- TASK INSTRUCTIONS
Where a line of the records contains the word "pixel", show that line.

- DATA LISTING
=== Section Start ===

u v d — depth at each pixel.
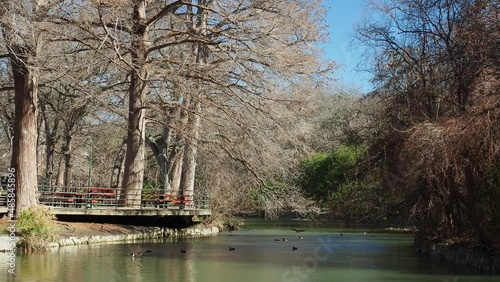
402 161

=== Section End ===
=== Section Start ===

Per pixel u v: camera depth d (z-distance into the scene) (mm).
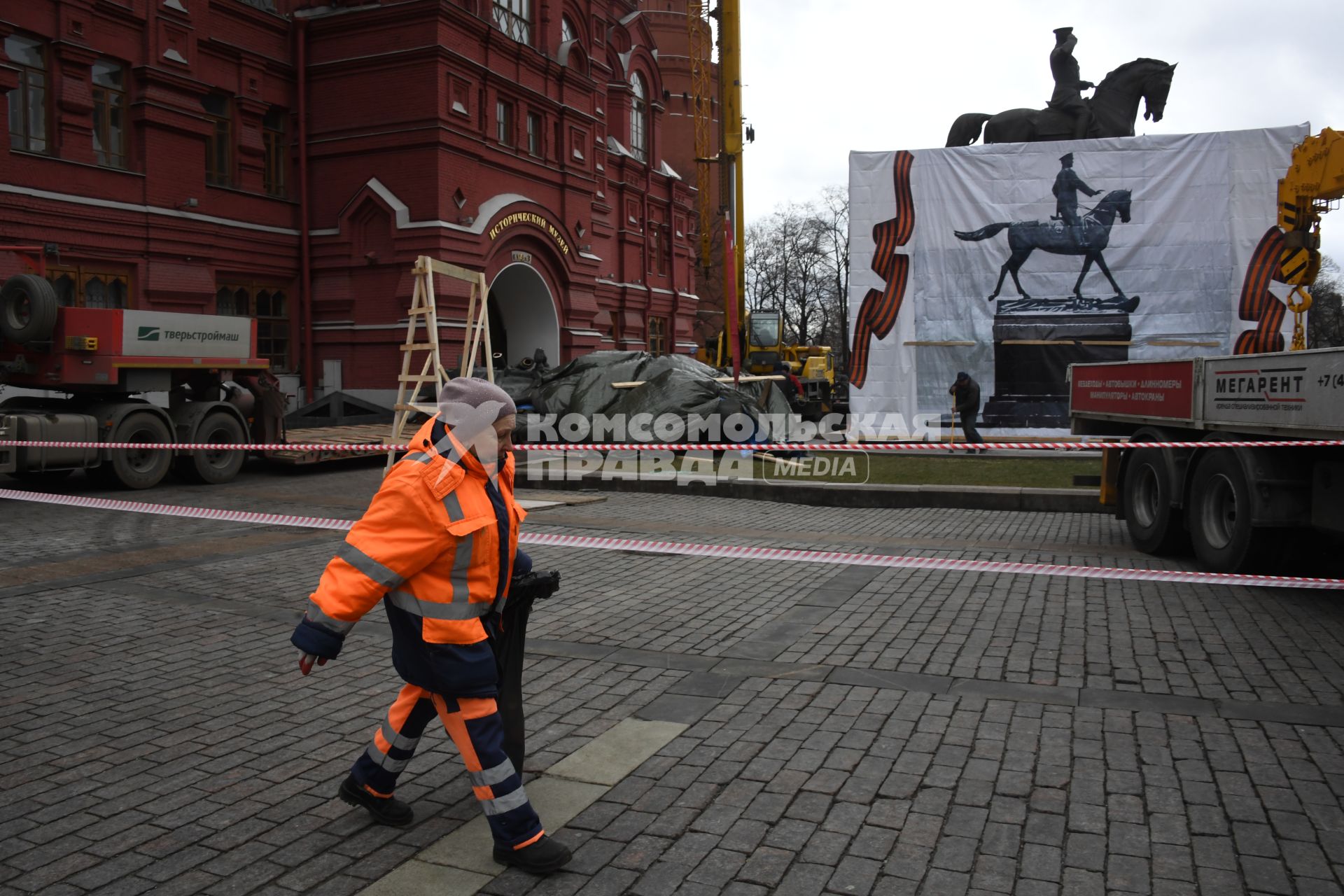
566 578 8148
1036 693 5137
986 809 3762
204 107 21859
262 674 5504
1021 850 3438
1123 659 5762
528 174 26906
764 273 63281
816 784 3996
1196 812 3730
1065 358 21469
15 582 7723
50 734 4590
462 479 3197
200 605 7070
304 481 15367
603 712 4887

=== Section End ===

- EXPECTED ANSWER
u v d — depth at each pixel.
Per pixel u v: camera depth d (z-distance into the scene) (mm).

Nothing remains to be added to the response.